Department of Physics, University of California, Berkeley, California 94720, USA.
Phys Rev Lett. 2010 Aug 20;105(8):080501. doi: 10.1103/PhysRevLett.105.080501. Epub 2010 Aug 16.
In this letter, we obtain an exact formula for the entanglement entropy of the ground state and all excited states of the Kitaev model. Remarkably, the entanglement entropy can be expressed in a simple separable form S = SG+SF, with SF the entanglement entropy of a free Majorana fermion system and SG that of a Z2 gauge field. The Z2 gauge field part contributes to the universal "topological entanglement entropy" of the ground state while the fermion part is responsible for the nonlocal entanglement carried by the Z2 vortices (visons) in the non-Abelian phase. Our result also enables the calculation of the entire entanglement spectrum and the more general Renyi entropy of the Kitaev model. Based on our results we propose a new quantity to characterize topologically ordered states--the capacity of entanglement, which can distinguish the st ates with and without topologically protected gapless entanglement spectrum.

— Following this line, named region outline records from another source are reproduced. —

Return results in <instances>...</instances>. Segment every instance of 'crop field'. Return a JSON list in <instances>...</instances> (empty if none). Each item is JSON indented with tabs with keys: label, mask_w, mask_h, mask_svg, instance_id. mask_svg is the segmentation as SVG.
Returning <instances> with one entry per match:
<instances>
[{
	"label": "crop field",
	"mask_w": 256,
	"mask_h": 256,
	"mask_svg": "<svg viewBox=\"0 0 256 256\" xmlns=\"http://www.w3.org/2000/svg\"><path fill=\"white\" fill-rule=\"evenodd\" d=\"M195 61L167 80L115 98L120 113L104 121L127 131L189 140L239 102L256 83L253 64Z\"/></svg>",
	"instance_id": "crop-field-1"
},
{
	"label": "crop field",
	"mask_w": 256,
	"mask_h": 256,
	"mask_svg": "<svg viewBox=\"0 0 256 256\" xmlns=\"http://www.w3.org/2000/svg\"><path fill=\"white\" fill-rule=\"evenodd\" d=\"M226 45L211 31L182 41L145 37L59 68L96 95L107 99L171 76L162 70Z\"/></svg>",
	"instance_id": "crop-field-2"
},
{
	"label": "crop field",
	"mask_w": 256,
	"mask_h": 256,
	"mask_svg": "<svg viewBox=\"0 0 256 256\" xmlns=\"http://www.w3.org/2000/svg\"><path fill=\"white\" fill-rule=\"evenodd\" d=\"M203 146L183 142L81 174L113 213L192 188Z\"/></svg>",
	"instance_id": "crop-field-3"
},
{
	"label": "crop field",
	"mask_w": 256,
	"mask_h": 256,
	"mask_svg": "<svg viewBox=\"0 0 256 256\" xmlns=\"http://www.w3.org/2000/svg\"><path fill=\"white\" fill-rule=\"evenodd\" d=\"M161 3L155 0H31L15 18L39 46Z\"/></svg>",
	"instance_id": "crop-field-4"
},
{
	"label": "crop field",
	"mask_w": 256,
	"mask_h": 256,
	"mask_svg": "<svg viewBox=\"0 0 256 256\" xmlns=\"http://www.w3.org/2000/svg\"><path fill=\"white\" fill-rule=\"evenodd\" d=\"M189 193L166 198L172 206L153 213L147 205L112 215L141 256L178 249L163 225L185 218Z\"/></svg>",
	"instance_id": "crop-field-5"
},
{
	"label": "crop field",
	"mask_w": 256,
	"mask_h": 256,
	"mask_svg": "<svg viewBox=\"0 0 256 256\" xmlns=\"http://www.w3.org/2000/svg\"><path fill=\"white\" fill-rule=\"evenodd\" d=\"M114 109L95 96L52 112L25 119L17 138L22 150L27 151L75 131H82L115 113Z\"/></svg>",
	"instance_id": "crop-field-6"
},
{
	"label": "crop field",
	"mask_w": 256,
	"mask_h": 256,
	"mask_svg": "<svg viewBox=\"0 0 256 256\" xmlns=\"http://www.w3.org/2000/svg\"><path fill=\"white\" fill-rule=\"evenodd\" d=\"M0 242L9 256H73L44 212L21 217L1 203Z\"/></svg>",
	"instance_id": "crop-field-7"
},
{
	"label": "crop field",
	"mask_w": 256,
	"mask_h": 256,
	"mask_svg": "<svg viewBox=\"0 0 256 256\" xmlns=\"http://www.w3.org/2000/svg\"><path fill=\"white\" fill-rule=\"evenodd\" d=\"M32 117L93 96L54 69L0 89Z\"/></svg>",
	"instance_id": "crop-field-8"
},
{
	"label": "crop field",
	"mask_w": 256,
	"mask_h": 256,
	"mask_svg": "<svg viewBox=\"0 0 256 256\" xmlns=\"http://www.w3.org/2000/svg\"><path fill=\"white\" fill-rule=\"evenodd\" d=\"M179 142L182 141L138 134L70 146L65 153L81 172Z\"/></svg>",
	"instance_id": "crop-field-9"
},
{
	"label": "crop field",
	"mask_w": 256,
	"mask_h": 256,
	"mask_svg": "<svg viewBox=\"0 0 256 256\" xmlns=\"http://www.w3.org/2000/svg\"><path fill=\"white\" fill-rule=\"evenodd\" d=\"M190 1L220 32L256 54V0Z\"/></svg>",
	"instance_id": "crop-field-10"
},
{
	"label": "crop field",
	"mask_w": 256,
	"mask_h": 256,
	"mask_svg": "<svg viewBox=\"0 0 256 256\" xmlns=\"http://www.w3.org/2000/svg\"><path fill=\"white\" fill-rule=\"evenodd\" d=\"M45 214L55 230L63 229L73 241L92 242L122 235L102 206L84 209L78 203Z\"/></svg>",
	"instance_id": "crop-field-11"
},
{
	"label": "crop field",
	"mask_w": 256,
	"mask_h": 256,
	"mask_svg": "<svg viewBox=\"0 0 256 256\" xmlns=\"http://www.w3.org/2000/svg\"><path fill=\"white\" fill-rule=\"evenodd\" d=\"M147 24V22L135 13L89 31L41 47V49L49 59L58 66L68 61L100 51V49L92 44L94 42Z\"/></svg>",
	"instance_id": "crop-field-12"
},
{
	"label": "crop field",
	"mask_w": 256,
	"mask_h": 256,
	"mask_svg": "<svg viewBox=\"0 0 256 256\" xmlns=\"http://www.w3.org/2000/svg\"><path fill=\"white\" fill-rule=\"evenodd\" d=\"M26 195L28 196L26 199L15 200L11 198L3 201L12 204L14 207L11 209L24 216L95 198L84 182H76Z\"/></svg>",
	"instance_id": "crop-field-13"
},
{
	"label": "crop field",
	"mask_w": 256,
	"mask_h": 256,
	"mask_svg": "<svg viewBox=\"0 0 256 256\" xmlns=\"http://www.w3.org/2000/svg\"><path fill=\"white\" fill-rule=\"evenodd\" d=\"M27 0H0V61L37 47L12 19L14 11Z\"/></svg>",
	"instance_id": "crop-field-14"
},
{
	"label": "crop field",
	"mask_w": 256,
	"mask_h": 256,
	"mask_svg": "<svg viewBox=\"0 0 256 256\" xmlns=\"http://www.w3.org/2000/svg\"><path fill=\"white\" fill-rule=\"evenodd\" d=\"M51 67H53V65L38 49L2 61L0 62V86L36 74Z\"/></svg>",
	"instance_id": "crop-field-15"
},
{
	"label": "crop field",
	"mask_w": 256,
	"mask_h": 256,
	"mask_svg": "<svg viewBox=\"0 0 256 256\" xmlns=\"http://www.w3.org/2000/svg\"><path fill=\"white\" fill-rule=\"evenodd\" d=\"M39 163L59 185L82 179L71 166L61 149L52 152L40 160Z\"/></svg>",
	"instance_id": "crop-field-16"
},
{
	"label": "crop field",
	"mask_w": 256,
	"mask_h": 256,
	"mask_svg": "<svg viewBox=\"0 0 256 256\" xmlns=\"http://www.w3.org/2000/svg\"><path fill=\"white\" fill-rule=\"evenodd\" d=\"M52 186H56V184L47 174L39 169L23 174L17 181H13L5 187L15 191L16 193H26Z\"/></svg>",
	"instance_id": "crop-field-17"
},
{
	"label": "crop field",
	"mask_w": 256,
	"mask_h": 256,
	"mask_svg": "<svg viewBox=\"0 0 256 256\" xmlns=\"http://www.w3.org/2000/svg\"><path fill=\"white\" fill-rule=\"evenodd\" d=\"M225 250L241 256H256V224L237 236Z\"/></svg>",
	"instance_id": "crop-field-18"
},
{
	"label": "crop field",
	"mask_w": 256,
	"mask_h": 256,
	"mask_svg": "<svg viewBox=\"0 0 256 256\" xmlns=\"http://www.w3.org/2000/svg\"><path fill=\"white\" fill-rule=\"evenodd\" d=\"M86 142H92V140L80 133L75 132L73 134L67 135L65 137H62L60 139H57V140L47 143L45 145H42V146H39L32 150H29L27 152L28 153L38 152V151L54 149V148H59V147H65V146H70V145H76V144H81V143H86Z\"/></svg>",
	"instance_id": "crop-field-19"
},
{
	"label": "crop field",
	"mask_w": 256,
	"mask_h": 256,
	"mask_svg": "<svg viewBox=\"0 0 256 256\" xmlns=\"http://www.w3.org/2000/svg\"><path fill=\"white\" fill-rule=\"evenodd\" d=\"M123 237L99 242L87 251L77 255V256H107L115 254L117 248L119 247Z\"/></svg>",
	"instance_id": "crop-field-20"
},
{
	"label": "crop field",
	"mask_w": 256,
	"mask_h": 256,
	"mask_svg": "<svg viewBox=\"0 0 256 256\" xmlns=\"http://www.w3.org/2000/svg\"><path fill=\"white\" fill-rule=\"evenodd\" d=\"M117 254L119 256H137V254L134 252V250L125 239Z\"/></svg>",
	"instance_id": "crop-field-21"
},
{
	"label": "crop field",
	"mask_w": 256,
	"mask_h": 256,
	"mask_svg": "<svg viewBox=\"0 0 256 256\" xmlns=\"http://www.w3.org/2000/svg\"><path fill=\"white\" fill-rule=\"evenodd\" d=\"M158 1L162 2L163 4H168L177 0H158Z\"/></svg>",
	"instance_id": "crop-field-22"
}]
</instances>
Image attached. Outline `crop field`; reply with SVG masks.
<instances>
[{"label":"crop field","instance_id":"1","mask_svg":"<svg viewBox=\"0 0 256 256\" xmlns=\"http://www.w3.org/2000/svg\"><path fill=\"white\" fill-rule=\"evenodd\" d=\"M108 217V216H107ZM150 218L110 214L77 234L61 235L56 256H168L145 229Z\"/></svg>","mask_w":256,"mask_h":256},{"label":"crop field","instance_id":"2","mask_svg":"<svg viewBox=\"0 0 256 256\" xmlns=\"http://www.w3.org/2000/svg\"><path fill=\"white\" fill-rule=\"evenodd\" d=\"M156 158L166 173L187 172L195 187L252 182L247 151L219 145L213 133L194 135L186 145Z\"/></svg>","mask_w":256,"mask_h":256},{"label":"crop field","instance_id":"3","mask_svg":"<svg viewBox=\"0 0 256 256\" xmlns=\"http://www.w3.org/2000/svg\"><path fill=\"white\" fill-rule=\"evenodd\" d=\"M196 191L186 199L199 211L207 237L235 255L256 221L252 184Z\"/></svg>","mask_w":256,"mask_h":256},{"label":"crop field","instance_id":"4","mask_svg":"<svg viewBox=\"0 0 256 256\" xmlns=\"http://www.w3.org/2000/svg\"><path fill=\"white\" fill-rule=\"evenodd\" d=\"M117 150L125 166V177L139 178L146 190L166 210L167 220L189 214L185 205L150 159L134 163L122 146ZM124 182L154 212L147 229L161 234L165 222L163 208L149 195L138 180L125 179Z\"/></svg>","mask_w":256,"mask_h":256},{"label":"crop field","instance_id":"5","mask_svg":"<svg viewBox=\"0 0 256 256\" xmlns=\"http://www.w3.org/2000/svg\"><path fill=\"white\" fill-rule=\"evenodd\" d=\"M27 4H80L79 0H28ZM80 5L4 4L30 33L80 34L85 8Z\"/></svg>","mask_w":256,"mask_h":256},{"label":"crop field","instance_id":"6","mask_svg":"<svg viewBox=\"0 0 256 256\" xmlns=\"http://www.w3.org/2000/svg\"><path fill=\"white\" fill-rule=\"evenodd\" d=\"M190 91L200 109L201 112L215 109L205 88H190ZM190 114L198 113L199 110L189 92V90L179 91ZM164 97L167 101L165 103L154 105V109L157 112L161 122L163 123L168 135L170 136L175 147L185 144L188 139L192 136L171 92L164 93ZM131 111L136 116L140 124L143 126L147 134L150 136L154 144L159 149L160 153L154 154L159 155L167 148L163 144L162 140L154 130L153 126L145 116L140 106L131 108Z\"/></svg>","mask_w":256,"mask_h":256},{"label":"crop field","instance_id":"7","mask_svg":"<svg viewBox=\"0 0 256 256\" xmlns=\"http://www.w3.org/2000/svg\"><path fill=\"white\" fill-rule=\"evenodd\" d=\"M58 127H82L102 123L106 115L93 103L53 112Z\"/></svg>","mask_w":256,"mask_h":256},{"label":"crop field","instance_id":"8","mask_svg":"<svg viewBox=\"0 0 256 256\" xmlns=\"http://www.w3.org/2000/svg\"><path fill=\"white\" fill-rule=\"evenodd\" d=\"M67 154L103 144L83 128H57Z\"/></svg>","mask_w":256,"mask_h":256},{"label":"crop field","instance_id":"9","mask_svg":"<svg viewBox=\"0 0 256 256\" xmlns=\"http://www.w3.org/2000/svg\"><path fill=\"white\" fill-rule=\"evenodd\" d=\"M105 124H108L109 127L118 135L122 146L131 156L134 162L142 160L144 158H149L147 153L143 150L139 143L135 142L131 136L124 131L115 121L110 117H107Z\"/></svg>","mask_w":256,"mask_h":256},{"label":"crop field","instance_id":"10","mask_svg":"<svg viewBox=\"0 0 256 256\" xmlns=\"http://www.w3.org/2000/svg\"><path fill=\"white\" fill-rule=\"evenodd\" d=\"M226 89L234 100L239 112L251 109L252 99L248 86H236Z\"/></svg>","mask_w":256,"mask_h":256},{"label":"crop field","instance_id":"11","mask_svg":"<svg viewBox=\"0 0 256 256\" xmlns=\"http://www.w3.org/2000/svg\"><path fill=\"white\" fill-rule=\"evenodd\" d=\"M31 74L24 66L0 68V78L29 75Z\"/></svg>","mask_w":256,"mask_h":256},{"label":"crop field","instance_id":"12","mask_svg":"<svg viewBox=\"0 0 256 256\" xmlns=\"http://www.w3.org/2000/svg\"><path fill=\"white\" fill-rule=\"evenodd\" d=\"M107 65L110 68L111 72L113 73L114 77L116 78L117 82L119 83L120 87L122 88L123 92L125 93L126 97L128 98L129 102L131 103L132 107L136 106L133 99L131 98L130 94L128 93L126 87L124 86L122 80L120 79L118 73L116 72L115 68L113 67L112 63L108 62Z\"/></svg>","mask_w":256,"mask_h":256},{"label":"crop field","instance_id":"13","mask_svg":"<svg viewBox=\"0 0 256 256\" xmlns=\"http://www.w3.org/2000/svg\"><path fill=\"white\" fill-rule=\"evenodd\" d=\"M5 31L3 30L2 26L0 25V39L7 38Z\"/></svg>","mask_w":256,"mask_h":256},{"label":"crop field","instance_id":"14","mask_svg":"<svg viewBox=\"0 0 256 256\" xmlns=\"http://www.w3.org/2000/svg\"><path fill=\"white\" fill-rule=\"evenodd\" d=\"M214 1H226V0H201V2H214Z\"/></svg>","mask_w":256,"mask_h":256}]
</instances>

在这封信中,我们得到了 Kitaev 模型的基态和所有激发态的纠缠熵的精确公式。值得注意的是,纠缠熵可以表示为一个简单可分的形式 S = SG + SF,其中 SF 是自由马约拉纳费米子系统的纠缠熵,SG 是 Z2 规范场的纠缠熵。Z2 规范场部分贡献了基态的通用“拓扑纠缠熵”,而费米子部分则负责非阿贝尔相中的 Z2 涡旋(幻子)携带的非局域纠缠。我们的结果还可以计算 Kitaev 模型的整个纠缠谱和更一般的 Renyi 熵。基于我们的结果,我们提出了一个新的量来表征拓扑有序态——纠缠容量,它可以区分具有和不具有拓扑保护无能隙纠缠谱的态。